* _The task_: What appears from the first line of the records below through the line containing "Rendered at 1241 by 1754 pixels." must be reproduced verbatim.

* _Provided information_:
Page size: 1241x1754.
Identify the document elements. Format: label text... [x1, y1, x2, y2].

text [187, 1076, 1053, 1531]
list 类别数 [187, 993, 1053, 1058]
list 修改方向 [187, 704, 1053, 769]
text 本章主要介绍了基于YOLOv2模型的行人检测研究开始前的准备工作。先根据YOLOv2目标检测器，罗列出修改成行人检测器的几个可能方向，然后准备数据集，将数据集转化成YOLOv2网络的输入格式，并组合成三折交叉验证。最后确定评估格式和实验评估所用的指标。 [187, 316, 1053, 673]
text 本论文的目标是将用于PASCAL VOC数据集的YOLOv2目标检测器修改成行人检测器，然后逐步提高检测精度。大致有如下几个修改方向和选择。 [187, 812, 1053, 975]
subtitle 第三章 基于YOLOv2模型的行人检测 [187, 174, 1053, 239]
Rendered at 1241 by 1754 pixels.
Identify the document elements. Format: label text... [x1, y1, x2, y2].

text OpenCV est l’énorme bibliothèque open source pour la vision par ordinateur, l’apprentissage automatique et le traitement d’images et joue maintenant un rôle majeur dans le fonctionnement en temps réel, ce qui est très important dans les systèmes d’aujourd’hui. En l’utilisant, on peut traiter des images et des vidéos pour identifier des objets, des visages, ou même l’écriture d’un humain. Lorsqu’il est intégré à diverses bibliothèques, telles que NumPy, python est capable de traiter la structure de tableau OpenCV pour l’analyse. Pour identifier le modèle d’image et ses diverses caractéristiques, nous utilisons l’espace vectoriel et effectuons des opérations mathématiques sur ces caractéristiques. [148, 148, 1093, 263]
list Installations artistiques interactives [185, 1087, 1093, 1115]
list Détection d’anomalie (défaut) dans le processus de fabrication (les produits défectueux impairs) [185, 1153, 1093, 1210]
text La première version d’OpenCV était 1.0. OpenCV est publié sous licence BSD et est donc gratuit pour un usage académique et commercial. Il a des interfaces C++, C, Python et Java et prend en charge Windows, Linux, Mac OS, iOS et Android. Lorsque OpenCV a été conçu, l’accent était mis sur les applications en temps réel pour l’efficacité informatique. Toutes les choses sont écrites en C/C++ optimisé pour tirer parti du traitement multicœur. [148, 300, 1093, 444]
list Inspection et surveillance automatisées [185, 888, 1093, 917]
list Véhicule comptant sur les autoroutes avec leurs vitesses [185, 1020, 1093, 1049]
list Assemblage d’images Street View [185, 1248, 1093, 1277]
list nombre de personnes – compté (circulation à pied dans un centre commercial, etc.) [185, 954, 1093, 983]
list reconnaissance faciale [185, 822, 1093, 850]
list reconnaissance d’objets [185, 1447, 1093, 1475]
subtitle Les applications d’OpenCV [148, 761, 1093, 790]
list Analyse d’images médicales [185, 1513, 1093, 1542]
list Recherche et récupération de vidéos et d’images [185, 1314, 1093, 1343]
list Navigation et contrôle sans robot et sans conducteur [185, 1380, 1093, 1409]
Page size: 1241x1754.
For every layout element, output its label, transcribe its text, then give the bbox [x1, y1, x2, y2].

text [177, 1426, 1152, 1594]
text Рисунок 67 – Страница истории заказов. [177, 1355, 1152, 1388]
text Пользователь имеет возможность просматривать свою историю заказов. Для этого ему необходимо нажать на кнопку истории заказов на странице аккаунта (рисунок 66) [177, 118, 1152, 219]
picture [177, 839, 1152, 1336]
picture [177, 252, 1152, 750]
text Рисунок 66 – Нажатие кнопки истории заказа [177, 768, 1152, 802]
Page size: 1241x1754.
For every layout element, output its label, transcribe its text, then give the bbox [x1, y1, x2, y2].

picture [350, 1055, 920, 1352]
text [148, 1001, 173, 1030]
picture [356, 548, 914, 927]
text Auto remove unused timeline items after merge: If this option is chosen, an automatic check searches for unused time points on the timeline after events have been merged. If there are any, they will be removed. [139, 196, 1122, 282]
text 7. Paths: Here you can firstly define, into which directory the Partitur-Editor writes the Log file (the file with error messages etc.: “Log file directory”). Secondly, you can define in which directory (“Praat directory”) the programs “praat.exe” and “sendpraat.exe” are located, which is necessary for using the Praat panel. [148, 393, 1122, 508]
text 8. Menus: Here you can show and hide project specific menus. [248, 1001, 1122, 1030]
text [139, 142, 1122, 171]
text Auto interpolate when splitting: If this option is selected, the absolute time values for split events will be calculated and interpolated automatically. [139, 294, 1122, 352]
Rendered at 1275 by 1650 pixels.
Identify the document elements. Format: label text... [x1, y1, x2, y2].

* _Written solution_:
Page size: 1241x1754.
Identify the document elements. Format: label text... [x1, y1, x2, y2].

text [187, 1076, 1053, 1531]
list 类别数 [187, 993, 1053, 1058]
list 修改方向 [187, 704, 1053, 769]
text 本章主要介绍了基于YOLOv2模型的行人检测研究开始前的准备工作。先根据YOLOv2目标检测器，罗列出修改成行人检测器的几个可能方向，然后准备数据集，将数据集转化成YOLOv2网络的输入格式，并组合成三折交叉验证。最后确定评估格式和实验评估所用的指标。 [187, 316, 1053, 673]
text 本论文的目标是将用于PASCAL VOC数据集的YOLOv2目标检测器修改成行人检测器，然后逐步提高检测精度。大致有如下几个修改方向和选择。 [187, 812, 1053, 975]
subtitle 第三章 基于YOLOv2模型的行人检测 [187, 174, 1053, 239]
Rendered at 1241 by 1754 pixels.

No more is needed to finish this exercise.